Comerciantes da cidade mostram preocupação
Um mercadinho é o vizinho de frente de Vilmar. Daqueles de bairro mesmo, com uma boa quantidade de salgadinhos e geladinhos para a criançada que chega com alguns trocados em moeda. A proprietária não estava, mas a funcionária do local recém-chegada de Sapucaia do Sul, no Rio Grande do Sul conta que o relato dos moradores desperta desconfiança. Há apenas dois meses em Porto Belo, ela não viveu o problema do começo do ano, mas se preocupa com os comentários da vizinhança.
Tudo que a gente ouve e o cheiro que a gente sente nos deixam preocupados. Isso que tem ali não é um rio, na minha terra a gente chama de valão (termo pejorativo que resume uma vala de esgoto). Tenho receio, porque se não vierem turistas e ninguém
comprar aqui vou ficar desempregada relata a moça.
Ao chegar na ponte que corta o rio Perequê e une Porto Belo a Itapema, é possível perceber dois homens jogando tarrafas em direção à água um tanto quanto escura. Um deles é chamado na região de Zé do Frete, e, entre uma entrega ou outra tenta pegar alguns peixes. O outro é o blumenauense Gilberto Larsen, morador da Itoupavazinha, mas frequentador de Perequê há 30 anos. Mesmo sem o pescado com alguns caranguejos capturados o representante segue jogando a rede. Tudo para aproveitar uma época do ano em que o rio ainda é parceiro da pesca.

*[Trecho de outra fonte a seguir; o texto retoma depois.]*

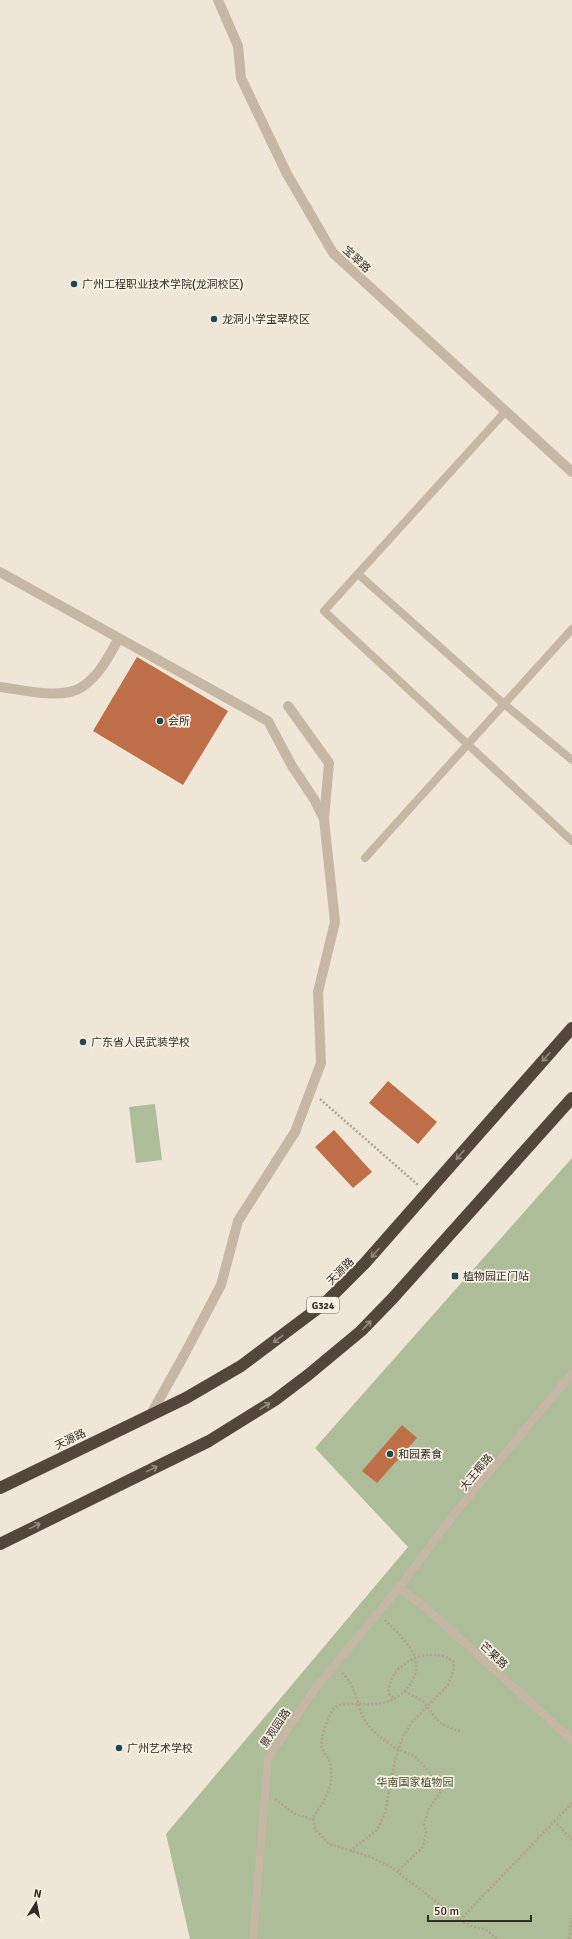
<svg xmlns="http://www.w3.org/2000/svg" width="572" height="1939" viewBox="0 0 572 1939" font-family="Signika,'Noto Sans SC',sans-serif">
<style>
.green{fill:#adbc99}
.building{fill:#be6f47}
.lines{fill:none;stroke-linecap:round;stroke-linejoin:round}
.path{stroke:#b1a18f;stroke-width:2.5;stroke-dasharray:2 2;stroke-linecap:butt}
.lane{stroke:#c6b7a5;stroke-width:8}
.street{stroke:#c6b7a5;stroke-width:10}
.highway{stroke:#52463d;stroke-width:12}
.oneway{stroke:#948a7f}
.poi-dot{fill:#1e4850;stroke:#f7f0e3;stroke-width:1.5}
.labels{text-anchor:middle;stroke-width:3.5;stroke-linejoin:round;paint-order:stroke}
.shield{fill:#f7f0e3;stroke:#6d665f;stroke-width:1}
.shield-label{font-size:10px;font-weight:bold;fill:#322b26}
.street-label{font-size:11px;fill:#322b26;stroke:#f7f0e3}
.poi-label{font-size:11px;fill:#322b26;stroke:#f7f0e3;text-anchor:start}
.park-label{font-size:11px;fill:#3e4e2b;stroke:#f7f0e3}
</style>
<rect width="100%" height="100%" fill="#efe6d8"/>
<g class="green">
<path d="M155,1104L162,1160L136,1163L129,1107Z"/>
<path d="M572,1158V1939H190L166,1834L408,1547L315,1448Z"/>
</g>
<g class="building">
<path d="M137,657L228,711L183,785L93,731Z"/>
<path d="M388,1081L437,1122L418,1144L369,1103Z"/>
<path d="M334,1130L372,1172L353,1188L315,1147Z"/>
<path d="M402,1425L417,1438L377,1483L362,1471Z"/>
</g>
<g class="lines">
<g class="path">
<path d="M320,1099L418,1185"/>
<path d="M385,1620C400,1636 427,1657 412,1681C388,1722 346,1692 332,1711C328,1717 319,1741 322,1748C325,1755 330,1759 331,1767C334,1786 324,1803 313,1817L315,1829L329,1844L371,1857L391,1867L460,1920L471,1926L486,1930L497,1939"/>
<path d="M342,1673C356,1685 356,1703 364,1719C370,1730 387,1743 398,1749C405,1752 412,1754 417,1759C428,1768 433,1780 441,1791L430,1807L424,1823L426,1833L423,1847L397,1872"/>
<path d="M405,1691C411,1696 419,1697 424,1703C438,1719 436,1725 460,1731"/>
<path d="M275,1799L295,1814L314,1820"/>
<path d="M554,1821L572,1840"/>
<path d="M350,1851L377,1830L385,1813L395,1760L403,1736L413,1721L448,1685L454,1668L453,1661C431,1644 386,1664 389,1694L395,1699"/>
<path d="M460,1920L572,1803"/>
<path d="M569,1939L572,1918"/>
</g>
<g class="lane">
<path d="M505,412L324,611L572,841"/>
<path d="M358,574L504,704L572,760"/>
<path d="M365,858L572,629"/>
<path d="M399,1588L425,1607L572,1740"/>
<path d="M253,1939L268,1758L317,1686L399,1588L451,1518L572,1373"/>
</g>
<g class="street">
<path d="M218,0L238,46L241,78L287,174L333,253L572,472"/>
<path d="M0,572L268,721L292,766L314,799L324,819L335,922L318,992L321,1063L295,1132L238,1221L221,1285L183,1357L150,1416"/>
<path d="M0,687C22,690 63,700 82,687C99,676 109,656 118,640"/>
<path d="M288,706L329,763L324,819"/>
</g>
<g class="highway">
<path d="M0,1488L186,1398L241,1366L325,1303L365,1263L572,1028"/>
<path d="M0,1544L209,1441L275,1400L308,1375L361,1331L393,1298L572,1098"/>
</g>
</g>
<defs><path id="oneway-shaft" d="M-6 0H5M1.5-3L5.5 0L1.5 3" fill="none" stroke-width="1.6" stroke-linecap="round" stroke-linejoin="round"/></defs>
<g class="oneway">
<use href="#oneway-shaft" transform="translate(546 1057) rotate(132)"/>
<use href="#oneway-shaft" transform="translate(460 1155) rotate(131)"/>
<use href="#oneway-shaft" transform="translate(375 1253) rotate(131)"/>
<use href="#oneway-shaft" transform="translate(367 1325) rotate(-46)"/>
<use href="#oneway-shaft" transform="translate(278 1339) rotate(143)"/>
<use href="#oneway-shaft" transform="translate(265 1406) rotate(-33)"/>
<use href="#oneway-shaft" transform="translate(152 1469) rotate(-26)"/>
<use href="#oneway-shaft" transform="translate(35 1526) rotate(-26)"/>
</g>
<g class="poi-dot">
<circle cx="74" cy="284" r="4"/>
<circle cx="214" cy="319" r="4"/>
<circle cx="160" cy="721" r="4"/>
<circle cx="83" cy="1042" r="4"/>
<rect x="451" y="1272" width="8" height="8" rx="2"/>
<circle cx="390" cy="1454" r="4"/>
<circle cx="119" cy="1748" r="4"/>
</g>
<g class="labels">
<rect class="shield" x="307" y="1297" width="32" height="16" rx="3"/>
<g class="shield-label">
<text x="323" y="1309">G324</text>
</g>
<g class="street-label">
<text transform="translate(357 259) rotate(43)" y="4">宝翠路</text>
<text transform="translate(340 1271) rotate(-45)" y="4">天源路</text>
<text transform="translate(70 1439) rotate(-26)" y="4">天源路</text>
<text transform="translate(476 1472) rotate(-50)" y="4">大王椰路</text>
<text transform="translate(494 1655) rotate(43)" y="4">芒果路</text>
<text transform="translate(275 1728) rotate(-56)" y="4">景观园路</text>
</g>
<g class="poi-label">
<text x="82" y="288">广州工程职业技术学院(龙洞校区)</text>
<text x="222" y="323">龙洞小学宝翠校区</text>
<text x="168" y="725">会所</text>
<text x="91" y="1046">广东省人民武装学校</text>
<text x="463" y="1280">植物园正门站</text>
<text x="398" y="1458">和园素食</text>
<text x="127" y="1752">广州艺术学校</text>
</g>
<g class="park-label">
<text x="415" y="1786">华南国家植物园</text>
</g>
</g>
<g transform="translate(36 1903) rotate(10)" stroke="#f7f0e3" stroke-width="3" paint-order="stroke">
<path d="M0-3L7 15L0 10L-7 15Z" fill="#322b26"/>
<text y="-6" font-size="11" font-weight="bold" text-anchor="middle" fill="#322b26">N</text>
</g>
<path d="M428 1915v6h103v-6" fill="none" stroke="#322b26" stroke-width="2"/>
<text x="434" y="1915" font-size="12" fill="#322b26" stroke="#f7f0e3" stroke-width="3" paint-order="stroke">50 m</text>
</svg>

Venho para cá há décadas. Sei que quando chegar a temporada vai ficar pior, não vai dar peixe, e o que aconteceu no começo de ano vai acontecer novamente avalia, com pessimismo, o blumenauense.
Ações devem evitar mancha
Segundo a Fundação do Meio Ambiente de Porto Belo (Famap), pelo menos duas ações foram tomadas para evitar que a mancha negra no rio Perequê se repita na temporada 2016/2017. O presidente do órgão, Nelson Ricardo dos Passos, afirma que 40 casas que despejavam esgoto direto no rio tiveram a tubulação cortada e uma ação do município garantiu o monitoramento de onde veio o acúmulo dos dejetos:
A chance de o problema ocorrer novamente é bem menor.
De acordo com a Fundação Estadual do Meio Ambiente (Fatma) três dos seis pontos de banho avaliados na cidade etão impróprios: na foz do rio Perequê, na saída do rio Perequezinho para o mar, e no molhe da cidade, ao lado da marina.